There was some big news in the housing market Monday afternoon. Negotiators in the Senate Banking Committee agreed on a deal that will expand the Federal Housing Administration’s power to refinance troubled mortgages and give the companies a new, more powerful regulator. Many market players, such as BlackRock (BLK) chief Larry Fink, have held out hope that a legislative response will ease the pain of the housing bust. While this plan won’t solve the housing problem in itself, it could offer another half-step on the long road toward a solution.
“The bill addresses the root of our current economic problems - the foreclosure crisis - by creating a voluntary initiative at no estimated cost to taxpayers which will help Americans keep their homes,” Sen. Christopher Dodd said in a statement, Reuters reported. The plan is due to come to a vote before the Senate banking panel tomorrow.

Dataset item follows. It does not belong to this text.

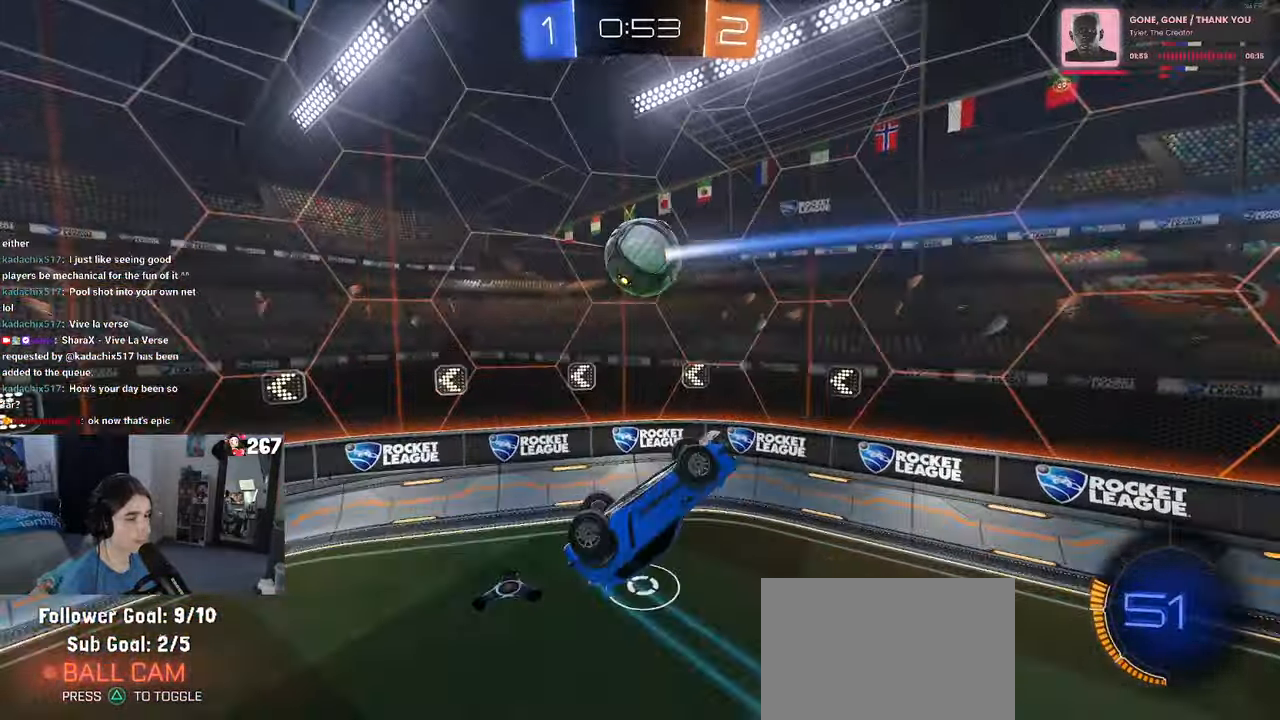
{"dt_ms": 500, "buttons": ["SQUARE"], "left_stick": "left", "right_stick": "center", "events": [[317, "SQUARE", "down"], [317, "left_stick", "left"]]}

Rating agency S&P also took Fannie Mae’s (FNM) debt and preferred stock ratings off watch for a possible downgrade, though it cut its risk-to-the-government rating to A-plus from double-A-minus and maintained a negative outlook on most of its ratings. “Fannie Mae is facing the most challenging housing and mortgage cycle in more than three decades, and at a time when its core earnings are weakened both from higher credit-related expenses and significant spread widening on both agency and nonagency mortgage-backed securities,” S&P wrote. “Given the highly stressed housing and mortgage markets, it is very unlikely that the outlook would return to stable before 2009.”